## TASK STATEMENT
Copy out the lines word for word, from the line with "FIELD: Length (in) - source: tape measure" up to and including the line with "Entry: **2.5** in".

## DATA IN THIS EXERCISE
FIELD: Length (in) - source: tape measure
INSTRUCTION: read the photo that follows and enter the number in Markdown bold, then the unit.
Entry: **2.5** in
---
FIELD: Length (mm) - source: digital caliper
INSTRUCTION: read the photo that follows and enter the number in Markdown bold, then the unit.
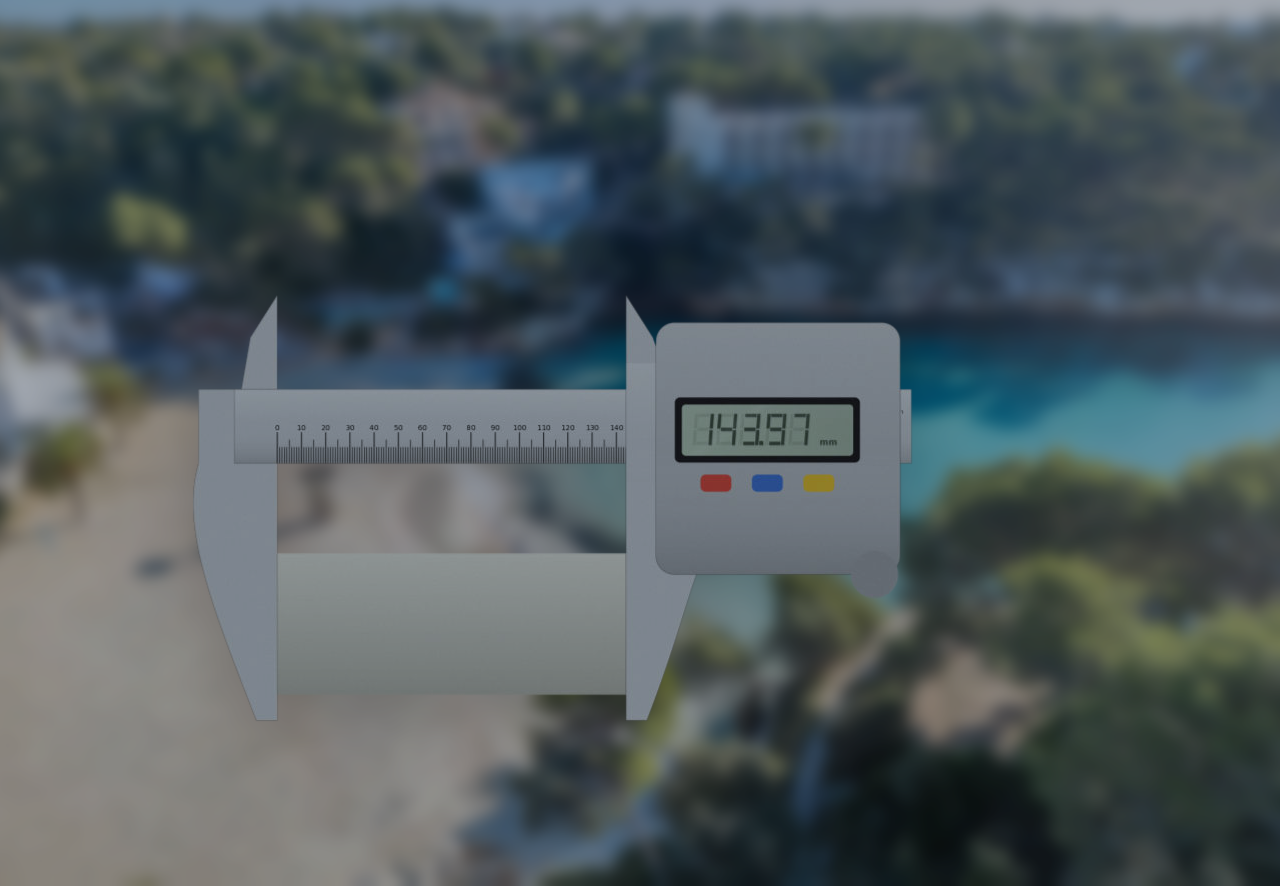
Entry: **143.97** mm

## ANSWER AREA
FIELD: Length (in) - source: tape measure
INSTRUCTION: read the photo that follows and enter the number in Markdown bold, then the unit.
Entry: **2.5** in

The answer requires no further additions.